Consignes:
a) D'après l'extrait sur Aidali Yani, quelle est pour lui la seule voie vers un changement radical ?
b) Donnez la suite de l'extrait sur Aidali Yani, en partant de sa dernière phrase.

Extrait:
◇ ◇ ◇ ◇ ◇

Aidali Yani, 22 ans, étudiant en master 1 à l’Institut national d’archéologie, à Bouzaréah, est l’un des visages emblématiques des manifs étudiantes. Il milite également au sein du Réseau contre la répression et pour la libération des détenus d’opinion. Yani estime que les conditions de la tenue d’une élection présidentielle – option sur laquelle Gaïd Salah est encore revenu avec insistance ce lundi – «ne sont toujours pas réunies». «Honnêtement, je ne crois pas que les élections sont la solution pour la crise actuelle. Au-delà de ça, reconduire l’option des élections avec les mêmes lois, avec la même Constitution, et, pire encore, avec le même pouvoir, cela ne mène à rien. On est dans la continuité du système. Ils ont juste fait du replâtrage avec Gaïd Salah qui se replace au centre de décision. Mais on est toujours dans le même système. Et on ne peut pas aller à des élections avec le même système, avec ce socle juridique qu’est la Constitution actuelle.» La seule voie, selon lui, pour un changement radical est une Assemblée constituante souveraine.

◇ ◇ ◇ ◇ ◇

Relevés:
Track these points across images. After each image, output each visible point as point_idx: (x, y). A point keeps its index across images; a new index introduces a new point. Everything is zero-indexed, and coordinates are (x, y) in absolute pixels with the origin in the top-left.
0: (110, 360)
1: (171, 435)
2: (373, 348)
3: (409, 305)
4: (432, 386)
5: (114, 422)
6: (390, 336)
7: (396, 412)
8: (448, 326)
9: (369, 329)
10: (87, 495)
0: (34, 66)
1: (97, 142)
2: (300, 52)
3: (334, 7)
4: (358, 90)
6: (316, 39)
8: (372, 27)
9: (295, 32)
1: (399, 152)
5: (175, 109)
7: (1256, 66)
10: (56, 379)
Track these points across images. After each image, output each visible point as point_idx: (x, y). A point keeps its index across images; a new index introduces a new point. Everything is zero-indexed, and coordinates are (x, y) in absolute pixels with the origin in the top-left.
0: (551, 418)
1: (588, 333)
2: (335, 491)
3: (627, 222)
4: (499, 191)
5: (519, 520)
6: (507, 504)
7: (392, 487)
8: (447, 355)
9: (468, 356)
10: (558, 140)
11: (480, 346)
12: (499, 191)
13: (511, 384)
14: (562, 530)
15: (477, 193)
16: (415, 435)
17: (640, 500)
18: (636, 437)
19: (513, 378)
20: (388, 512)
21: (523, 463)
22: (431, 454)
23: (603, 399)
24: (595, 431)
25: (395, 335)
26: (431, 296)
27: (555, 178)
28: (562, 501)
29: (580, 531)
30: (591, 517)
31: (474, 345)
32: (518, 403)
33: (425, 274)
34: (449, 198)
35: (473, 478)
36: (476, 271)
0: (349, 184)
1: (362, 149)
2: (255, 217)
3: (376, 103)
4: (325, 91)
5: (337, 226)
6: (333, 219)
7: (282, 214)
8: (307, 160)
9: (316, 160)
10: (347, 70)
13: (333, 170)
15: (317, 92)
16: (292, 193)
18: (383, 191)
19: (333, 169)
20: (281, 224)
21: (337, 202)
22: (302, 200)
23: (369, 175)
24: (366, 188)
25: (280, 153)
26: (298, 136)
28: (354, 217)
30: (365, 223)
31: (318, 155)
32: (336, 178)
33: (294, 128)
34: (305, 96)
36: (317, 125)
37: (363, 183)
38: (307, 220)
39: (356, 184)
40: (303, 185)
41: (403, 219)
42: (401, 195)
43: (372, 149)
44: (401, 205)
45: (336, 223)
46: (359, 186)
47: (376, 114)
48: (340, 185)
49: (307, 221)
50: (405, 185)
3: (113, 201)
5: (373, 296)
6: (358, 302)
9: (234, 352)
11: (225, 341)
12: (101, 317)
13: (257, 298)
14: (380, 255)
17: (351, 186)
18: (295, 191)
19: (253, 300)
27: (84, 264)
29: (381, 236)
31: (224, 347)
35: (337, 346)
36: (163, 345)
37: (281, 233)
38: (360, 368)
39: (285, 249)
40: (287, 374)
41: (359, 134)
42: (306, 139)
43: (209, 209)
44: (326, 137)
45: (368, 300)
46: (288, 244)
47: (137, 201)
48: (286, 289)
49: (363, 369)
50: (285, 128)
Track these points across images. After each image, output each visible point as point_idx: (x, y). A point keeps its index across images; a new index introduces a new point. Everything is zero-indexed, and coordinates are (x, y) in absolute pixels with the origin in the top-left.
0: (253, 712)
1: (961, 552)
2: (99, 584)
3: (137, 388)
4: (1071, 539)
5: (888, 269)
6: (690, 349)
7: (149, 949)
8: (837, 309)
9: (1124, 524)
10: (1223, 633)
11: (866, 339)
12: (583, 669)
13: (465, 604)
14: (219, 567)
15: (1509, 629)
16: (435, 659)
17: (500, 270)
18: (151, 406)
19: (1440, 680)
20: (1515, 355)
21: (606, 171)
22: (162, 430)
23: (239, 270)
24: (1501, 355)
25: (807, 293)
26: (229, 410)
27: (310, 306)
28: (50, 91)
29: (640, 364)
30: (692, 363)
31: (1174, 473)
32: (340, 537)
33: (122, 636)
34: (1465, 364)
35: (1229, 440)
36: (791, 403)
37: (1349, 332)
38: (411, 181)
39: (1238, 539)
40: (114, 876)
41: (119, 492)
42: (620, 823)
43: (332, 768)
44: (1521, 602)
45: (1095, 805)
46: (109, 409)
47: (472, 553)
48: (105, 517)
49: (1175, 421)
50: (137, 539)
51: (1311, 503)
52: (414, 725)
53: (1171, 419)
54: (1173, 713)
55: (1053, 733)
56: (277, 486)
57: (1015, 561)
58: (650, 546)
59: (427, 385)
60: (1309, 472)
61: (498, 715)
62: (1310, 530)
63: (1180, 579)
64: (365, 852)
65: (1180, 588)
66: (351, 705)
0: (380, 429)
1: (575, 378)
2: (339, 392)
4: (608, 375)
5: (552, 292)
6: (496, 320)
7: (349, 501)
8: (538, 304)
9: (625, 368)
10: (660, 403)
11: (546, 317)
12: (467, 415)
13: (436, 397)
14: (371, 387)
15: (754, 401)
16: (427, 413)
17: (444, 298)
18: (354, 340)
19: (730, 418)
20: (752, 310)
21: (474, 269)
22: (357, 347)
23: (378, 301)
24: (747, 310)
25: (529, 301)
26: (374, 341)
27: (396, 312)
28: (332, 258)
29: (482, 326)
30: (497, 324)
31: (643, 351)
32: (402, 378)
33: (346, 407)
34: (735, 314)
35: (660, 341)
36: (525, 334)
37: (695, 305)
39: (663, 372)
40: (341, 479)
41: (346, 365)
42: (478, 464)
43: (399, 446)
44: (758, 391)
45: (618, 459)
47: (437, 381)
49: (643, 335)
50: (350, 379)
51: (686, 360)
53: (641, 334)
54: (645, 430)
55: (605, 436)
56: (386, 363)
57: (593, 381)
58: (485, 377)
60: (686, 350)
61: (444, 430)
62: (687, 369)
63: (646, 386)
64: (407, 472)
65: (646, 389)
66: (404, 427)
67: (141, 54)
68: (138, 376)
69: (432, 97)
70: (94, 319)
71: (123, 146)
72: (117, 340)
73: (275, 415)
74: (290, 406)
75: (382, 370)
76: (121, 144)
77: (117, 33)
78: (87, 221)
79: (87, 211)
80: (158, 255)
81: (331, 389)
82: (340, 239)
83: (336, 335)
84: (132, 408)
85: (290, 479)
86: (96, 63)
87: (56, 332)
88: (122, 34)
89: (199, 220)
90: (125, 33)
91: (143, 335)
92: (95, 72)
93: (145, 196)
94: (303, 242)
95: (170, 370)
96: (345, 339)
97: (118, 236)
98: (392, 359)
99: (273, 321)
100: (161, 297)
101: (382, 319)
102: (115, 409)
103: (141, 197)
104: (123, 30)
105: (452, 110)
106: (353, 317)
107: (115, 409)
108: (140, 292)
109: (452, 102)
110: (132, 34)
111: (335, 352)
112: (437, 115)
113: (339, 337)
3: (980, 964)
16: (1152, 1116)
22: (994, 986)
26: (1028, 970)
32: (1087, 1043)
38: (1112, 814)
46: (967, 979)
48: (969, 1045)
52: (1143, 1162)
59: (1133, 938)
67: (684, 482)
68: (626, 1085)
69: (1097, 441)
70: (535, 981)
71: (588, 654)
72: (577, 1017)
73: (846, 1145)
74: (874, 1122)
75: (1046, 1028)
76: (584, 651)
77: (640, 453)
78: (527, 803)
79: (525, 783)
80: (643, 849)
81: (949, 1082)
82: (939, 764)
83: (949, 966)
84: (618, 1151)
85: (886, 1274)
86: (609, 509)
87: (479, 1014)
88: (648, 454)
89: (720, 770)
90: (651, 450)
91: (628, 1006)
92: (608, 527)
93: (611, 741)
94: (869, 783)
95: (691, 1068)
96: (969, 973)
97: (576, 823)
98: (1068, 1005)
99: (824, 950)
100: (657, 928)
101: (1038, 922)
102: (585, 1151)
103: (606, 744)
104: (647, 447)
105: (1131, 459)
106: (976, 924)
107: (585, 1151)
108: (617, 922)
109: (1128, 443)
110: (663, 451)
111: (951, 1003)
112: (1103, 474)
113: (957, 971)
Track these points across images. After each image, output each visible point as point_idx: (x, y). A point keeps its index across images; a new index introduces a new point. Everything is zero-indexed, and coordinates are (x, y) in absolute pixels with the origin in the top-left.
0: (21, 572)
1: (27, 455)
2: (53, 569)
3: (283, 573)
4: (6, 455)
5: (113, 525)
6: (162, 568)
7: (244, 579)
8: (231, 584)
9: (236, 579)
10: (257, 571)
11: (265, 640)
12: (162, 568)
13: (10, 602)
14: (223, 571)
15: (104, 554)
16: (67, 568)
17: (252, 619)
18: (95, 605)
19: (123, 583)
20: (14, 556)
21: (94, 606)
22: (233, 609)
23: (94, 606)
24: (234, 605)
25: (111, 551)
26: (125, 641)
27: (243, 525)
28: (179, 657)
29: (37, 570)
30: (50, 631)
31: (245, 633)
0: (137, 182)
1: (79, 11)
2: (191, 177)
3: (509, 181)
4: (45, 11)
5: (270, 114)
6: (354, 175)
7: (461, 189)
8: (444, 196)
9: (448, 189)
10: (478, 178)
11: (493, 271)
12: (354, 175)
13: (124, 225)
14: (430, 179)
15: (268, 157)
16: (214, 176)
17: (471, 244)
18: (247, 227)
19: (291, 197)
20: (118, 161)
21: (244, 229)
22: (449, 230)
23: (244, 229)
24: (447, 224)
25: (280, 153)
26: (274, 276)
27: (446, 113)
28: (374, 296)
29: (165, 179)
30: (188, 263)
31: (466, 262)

◇ ◇ ◇ ◇ ◇

Réponses:
a) Une Assemblée constituante souveraine.

b)
S’agissant de l’offre de dialogue du régime, Yani Aidali considère que le climat répressif actuel n’est pas du tout fait pour apaiser les tensions. «Même s’il y avait de la bonne foi de la part du pouvoir, la moindre des choses comme préalable au dialogue aurait été qu’ils libèrent le champ politique, qu’ils libèrent les détenus d’opinion, qu’ils arrêtent de réprimer les marches du mardi et du vendredi, qu’ils libèrent la presse pour que tout le monde puisse s’exprimer et que la presse redevienne publique. Il faut commencer par ces mesures, après, on peut parler de dialogue. Fekhar est mort dans les geôles de Gaïd Salah et aujourd’hui, il nous propose de dialoguer !»

Et de poursuivre : «Le régime n’a pas changé d’un iota par rapport aux libertés démocratiques. Il est toujours dans une attitude répressive et il ne compte pas céder. Parce que céder sur les libertés démocratiques, c’est donner un outil d’organisation et d’expression au peuple.» «Quand tu envoies des gens en prison parce qu’ils se sont exprimés, parce qu’ils ont des opinions ou des aspirations contraires à celles du pouvoir, cela veut dire que finalement tu ne veux pas dialoguer. Ce n’est pas cohérent.» (Article publié par El Watan, le 19 juin 2019)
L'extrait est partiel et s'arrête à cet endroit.